Originally a comment by The Whimster Gap on When in doubt, do the dangerous thing.
It might be worth stepping back a bit to understand what’s going on here. There’s obviously the stuff about particular medical practitioners being signed up to a particularly weird and inexplicably popular ideology religion, but that’s not the whole story.
No: we have to go back a few decades, to when Tom Beauchamp and James Childress published a book called The Principles of Biomedical Ethics: a book that has gone through several editions since, and been tremendously influential around the world. It’s the standard textbook for a lot of clinical ethics teaching. B&C’s basic position is this: that there are four basic principles to any recognisable moral system: respect for autonomy, beneficence, non-maleficence, and justice. These four principles may manifest in any number of ways, and there may be ongoing disagreement about which is the more important and about how to apply them; but they’re there all the same. And from that, we can derive some claims about how to understand the nature of dilemmas in medical practice, and maybe hope to come up with a solution.
I’m not persuaded by their position, but it’s not completely without merit when its kept in its proper place. The real problem is the way it’s been taken up by medical schools. What was a hypothesis about moral reasoning became a dogma – “Principlism”, sometimes known as the Georgetown Mantra (because B&C were associated with Georgetown University). I’ve lost count of the number of clinicians and ethics teachers in med schools I’ve come across who think that moral reasoning is simply a matter of saying something about each of the principles in turn. On the other hand, they’re medics: maybe we shouldn’t worry too much if their attentions lie with medicine. They’re at least thinking about conduct.
However, this gets compounded by a dogma that it’s respect for autonomy that’s primus inter pares. At the most basic, this means that a patient gets to refuse even simple and life-saving treatment. And maybe if you think that people should be able to make their own damn fool decisions, that’s fine. But the dogma has also taken on another form, which is that respect for autonomy is not simply about taking patient autonomy seriously, and thereby giving patients the final say about accepting treatment – but that respect for autonomy means taking requests for treatment just as seriously as refusals.

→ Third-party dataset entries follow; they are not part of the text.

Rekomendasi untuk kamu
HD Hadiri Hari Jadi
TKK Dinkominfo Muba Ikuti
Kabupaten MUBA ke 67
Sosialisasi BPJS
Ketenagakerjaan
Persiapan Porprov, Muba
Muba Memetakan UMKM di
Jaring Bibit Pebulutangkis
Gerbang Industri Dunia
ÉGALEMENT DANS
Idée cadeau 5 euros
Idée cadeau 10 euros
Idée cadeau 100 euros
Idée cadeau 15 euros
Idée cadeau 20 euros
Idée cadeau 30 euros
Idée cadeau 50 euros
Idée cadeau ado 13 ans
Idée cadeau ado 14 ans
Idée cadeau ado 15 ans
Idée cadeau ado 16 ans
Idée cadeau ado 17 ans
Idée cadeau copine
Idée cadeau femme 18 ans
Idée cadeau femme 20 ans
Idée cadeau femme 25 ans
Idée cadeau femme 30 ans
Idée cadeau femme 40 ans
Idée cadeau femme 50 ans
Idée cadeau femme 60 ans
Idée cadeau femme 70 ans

This is plainly asymmetric, though. It’s one thing to sigh and discharge a patient who’s refusing antibiotics to treat an infection; it’s quite another to take seriously a request for antibiotics from a patient for whom antibiotics would do nothing.
Still: the (understandably) naïve way in which clinical ethics is taught to clinicians means that a lot of them end up thinking that a patient request that φ is not just a reason to φ, but that it is a powerful and perhaps overriding reason to φ, irrespective of clinical judgement.
OK: now let’s go back to the clinic, with a couple of scenarios.
In the first, a child has (let’s say) a deformed limb, and major surgery is suggested. The child is mature. In this kind of case, it is possible that his or her opinion on whether to accept the surgery would be taken seriously, and may be definitive. If the child is sufficiently mature, the reasons for the decision are irrelevant.
In the second, a comparably mature child decides that they’re in the wrong body, or that they have a gender-spirit that is not so closely aligned with their body that their body determines it, but is closely-enough aligned with the body that the body has to be altered. And the doctor thinks, “Well, a child mature enough to refuse surgery and to have that treated as compelling is surely mature enough to request an intervention and to have that treated as compelling.”
Medicine here becomes a service industry, based on a naïve understanding not just of the importance of respect for patient autonomy, but of what respect for patient autonomy is to begin with.
Maybe being signed up to genderwibble greases the wheels; but I suspect that there’s a lot of medics who’d be sympathetic to the request not because they are so signed up, or even because they’ve even thought about it in any depth, but simply because they think that that’s what respect for patient autonomy requires.